Bedient Gott Wünsche?

Licht symbolisiert Hoffnung: Wer eine Kerze in der Kirche anzündet, unterstreicht damit seine Fürbitte oder bringt seine Dankbarkeit zum Ausdruck.
Foto: KNA
Wenn Juliane Lück an ihrem Lieblingsferienort ankommt, pflegt sie immer dasselbe Ritual: Sie geht in die Kirche und zündet bei der Madonna eine Kerze an. »Damit will ich mich bedanken, dass ich gut hergekommen bin und wieder einmal Zeit hier verbringen darf«, erklärt sie. Eine regelmäßige Kirchgängerin ist sie zwar nicht, aber diese Momente des Innehaltens und Ankommens bei sich selbst sind ihr kostbar.

Viele Vorstellungen und Wünsche sind seit Jahrtausenden mit dem Entzünden von Kerzen verbunden.
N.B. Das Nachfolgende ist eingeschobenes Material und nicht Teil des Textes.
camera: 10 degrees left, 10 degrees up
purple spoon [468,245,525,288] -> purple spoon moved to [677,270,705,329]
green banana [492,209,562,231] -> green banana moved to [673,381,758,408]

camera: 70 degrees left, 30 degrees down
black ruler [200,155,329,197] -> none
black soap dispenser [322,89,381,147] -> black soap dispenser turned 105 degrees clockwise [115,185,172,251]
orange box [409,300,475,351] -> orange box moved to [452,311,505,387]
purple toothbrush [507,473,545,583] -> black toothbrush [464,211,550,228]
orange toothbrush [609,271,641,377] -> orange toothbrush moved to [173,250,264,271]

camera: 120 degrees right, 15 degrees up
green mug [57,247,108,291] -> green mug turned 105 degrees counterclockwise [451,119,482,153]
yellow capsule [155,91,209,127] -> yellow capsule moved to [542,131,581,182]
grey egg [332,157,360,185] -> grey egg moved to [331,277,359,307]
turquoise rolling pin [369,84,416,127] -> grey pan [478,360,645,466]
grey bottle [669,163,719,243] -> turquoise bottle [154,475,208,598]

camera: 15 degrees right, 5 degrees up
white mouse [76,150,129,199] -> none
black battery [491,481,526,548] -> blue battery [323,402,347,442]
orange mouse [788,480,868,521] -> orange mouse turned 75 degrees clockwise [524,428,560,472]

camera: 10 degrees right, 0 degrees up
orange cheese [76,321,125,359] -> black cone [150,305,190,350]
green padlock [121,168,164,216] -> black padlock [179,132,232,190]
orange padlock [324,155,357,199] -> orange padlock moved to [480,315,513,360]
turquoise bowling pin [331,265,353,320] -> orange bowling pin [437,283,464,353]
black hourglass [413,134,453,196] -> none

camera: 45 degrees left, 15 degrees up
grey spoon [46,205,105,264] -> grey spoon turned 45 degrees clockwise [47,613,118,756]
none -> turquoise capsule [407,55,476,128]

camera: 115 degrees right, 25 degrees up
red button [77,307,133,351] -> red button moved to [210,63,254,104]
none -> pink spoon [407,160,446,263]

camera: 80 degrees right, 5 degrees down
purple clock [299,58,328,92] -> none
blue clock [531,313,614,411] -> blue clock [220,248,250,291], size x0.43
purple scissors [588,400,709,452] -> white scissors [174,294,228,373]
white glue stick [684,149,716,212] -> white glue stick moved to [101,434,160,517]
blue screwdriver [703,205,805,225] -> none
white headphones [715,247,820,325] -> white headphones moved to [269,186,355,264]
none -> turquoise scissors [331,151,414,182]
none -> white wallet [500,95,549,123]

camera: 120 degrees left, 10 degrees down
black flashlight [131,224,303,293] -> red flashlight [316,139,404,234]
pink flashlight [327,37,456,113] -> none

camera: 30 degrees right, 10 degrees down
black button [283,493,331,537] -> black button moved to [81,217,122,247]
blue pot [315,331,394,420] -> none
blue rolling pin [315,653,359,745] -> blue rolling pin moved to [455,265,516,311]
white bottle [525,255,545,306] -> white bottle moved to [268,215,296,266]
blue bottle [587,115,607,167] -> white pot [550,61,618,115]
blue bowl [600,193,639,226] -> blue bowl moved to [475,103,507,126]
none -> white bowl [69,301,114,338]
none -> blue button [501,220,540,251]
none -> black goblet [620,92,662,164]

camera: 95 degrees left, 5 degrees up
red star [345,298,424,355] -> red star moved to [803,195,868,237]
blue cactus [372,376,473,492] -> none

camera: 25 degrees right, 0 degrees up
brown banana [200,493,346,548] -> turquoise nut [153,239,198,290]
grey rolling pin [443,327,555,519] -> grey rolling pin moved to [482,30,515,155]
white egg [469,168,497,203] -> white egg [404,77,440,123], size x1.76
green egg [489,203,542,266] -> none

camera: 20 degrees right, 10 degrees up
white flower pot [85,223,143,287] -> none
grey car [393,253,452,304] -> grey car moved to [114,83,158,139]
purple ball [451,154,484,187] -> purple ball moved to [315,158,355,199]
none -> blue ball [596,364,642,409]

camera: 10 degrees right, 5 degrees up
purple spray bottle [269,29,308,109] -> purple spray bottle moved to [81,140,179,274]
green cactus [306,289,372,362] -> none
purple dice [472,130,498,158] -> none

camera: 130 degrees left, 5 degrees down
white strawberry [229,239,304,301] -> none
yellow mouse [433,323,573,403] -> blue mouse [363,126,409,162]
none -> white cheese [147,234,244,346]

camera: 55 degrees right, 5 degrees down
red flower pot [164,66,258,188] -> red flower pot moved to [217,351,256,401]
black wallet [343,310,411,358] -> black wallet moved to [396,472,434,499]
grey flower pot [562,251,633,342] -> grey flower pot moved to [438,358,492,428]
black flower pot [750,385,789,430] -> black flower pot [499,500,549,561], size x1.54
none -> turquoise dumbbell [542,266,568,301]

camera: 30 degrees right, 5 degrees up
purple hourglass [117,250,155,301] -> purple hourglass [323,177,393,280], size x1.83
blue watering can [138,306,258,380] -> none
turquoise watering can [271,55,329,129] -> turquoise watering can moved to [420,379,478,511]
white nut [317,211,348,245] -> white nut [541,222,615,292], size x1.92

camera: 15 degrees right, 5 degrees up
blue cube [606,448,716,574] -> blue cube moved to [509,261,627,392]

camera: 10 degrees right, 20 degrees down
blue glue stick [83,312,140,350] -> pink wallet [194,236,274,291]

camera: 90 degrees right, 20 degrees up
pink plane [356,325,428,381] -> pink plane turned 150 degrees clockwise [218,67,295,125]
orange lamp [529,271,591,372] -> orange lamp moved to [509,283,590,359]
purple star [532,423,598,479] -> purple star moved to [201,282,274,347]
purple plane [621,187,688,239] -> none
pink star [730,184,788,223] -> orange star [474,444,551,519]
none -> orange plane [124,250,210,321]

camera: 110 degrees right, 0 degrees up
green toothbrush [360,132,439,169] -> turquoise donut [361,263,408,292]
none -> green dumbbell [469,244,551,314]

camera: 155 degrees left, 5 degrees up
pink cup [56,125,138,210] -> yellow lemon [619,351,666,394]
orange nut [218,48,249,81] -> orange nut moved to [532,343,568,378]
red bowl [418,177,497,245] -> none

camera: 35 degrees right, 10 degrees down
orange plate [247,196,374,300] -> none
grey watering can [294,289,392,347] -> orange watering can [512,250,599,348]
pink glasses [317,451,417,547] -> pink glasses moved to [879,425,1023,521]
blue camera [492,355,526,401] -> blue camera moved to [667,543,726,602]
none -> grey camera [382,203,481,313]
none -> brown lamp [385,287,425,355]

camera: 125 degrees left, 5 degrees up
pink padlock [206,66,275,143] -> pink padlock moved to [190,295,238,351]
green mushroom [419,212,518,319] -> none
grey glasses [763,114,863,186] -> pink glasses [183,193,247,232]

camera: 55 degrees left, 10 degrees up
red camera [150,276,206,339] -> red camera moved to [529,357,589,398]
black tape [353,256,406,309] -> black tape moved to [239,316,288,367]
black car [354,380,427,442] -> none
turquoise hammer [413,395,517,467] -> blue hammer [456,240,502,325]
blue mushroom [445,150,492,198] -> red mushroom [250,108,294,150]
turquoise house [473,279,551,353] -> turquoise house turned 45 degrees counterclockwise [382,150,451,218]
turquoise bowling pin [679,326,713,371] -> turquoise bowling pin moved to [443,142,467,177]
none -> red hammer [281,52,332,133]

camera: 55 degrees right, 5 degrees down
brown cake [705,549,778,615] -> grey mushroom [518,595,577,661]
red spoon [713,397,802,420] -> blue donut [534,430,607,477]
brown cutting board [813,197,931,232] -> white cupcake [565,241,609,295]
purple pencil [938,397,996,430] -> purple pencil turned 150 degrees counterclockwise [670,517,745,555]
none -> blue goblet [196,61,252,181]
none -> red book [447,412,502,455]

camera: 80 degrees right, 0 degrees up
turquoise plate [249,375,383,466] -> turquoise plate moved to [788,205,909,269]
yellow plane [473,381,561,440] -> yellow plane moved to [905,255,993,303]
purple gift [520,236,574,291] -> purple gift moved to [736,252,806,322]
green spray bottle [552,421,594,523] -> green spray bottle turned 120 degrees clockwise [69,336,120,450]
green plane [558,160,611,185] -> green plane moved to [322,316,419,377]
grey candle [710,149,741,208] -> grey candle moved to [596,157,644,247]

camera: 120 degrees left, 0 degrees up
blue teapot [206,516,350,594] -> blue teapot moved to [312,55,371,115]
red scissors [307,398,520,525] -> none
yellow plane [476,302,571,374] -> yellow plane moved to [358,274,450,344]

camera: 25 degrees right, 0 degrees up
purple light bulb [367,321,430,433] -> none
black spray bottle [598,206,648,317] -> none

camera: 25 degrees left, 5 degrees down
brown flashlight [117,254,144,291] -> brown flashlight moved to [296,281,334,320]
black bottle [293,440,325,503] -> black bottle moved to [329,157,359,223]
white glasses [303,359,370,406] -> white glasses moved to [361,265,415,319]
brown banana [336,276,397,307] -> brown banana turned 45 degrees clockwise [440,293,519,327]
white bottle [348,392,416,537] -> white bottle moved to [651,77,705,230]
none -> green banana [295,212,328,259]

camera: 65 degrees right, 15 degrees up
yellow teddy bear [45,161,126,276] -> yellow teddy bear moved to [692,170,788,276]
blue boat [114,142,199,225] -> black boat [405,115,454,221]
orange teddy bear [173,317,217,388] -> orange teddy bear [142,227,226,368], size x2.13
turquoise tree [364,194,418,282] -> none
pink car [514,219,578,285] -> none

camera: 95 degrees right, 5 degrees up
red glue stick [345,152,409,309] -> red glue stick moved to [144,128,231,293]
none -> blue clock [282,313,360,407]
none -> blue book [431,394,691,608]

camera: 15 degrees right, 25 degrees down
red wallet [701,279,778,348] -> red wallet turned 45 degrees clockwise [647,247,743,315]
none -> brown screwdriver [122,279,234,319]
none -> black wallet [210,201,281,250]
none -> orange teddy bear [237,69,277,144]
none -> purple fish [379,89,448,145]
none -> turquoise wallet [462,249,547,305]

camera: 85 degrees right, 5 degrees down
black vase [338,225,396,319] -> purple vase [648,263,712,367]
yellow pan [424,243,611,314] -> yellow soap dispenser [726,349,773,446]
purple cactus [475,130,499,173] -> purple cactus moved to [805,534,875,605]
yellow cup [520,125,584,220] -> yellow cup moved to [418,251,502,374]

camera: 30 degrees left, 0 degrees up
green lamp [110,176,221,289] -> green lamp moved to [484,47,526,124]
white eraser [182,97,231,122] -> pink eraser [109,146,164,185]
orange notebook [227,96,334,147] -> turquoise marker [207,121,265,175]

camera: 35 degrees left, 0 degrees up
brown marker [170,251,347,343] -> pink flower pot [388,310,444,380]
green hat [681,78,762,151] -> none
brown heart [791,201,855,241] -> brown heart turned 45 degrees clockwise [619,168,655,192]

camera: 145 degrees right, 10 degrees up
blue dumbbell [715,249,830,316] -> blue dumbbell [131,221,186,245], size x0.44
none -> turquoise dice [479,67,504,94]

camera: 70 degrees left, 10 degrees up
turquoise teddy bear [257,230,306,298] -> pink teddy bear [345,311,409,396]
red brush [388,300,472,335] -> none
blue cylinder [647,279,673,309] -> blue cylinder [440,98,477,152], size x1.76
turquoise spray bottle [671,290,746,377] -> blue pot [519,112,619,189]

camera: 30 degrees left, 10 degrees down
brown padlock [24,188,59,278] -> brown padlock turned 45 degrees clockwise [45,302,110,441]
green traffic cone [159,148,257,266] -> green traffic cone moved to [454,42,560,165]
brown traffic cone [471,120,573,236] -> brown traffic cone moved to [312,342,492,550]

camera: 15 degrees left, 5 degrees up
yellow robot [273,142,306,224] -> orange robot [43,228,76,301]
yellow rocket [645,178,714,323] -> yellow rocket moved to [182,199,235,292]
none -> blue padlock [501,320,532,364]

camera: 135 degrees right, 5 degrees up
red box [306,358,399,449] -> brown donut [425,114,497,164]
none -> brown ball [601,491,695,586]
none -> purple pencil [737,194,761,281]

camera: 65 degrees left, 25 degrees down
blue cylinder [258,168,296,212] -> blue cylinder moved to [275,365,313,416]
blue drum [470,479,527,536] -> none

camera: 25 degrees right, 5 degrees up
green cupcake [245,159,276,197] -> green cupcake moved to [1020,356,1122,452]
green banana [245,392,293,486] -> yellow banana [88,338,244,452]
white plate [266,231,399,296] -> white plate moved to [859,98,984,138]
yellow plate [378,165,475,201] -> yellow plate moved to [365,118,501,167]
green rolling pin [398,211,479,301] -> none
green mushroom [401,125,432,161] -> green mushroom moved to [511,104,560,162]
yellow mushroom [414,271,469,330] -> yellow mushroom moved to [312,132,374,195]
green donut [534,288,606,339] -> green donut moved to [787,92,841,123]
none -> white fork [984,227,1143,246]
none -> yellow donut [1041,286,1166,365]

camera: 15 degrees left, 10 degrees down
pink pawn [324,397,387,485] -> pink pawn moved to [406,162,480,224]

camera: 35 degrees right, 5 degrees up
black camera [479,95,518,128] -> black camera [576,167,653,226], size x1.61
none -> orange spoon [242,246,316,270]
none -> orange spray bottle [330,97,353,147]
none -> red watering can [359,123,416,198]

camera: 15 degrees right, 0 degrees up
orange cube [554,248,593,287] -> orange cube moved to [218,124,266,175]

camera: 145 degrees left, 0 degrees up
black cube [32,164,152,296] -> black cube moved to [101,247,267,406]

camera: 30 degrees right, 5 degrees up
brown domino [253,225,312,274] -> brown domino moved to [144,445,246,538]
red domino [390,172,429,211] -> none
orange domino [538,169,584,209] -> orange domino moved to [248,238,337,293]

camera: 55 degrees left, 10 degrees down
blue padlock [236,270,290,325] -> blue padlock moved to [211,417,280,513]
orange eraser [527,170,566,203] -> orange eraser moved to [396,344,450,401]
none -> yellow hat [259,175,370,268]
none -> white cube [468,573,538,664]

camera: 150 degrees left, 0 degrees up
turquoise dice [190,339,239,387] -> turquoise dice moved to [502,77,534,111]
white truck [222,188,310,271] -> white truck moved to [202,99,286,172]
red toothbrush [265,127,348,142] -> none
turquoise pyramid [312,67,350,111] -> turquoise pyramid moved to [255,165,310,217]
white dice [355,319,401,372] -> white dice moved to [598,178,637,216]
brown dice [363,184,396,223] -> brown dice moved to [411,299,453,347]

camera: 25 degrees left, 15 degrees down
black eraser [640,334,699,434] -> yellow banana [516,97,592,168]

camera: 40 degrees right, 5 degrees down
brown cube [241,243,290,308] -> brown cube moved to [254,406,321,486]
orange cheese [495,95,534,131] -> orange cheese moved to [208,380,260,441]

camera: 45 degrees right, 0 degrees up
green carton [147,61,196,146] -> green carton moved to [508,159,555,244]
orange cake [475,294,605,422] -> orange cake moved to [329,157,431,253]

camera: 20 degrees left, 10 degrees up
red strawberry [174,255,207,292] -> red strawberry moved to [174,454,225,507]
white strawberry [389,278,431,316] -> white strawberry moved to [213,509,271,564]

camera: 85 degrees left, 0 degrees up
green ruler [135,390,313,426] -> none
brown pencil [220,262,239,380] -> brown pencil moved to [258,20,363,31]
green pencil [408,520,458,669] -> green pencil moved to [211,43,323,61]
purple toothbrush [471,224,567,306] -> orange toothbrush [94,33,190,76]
Sei es aus Dankbarkeit, aus Freude oder im Gedenken an einen lieben Verstorbenen, das Anzünden einer Kerze ist vielen Menschen offensichtlich ein Bedürfnis, das ihnen Halt zu geben scheint. Zu dem ursprünglichen pragmatischen Grund, mit einer Kerze die Dunkelheit zu erhellen, tritt der hohe Symbolgehalt des Lichts, aus dem magische und spirituelle Rituale entstanden sind.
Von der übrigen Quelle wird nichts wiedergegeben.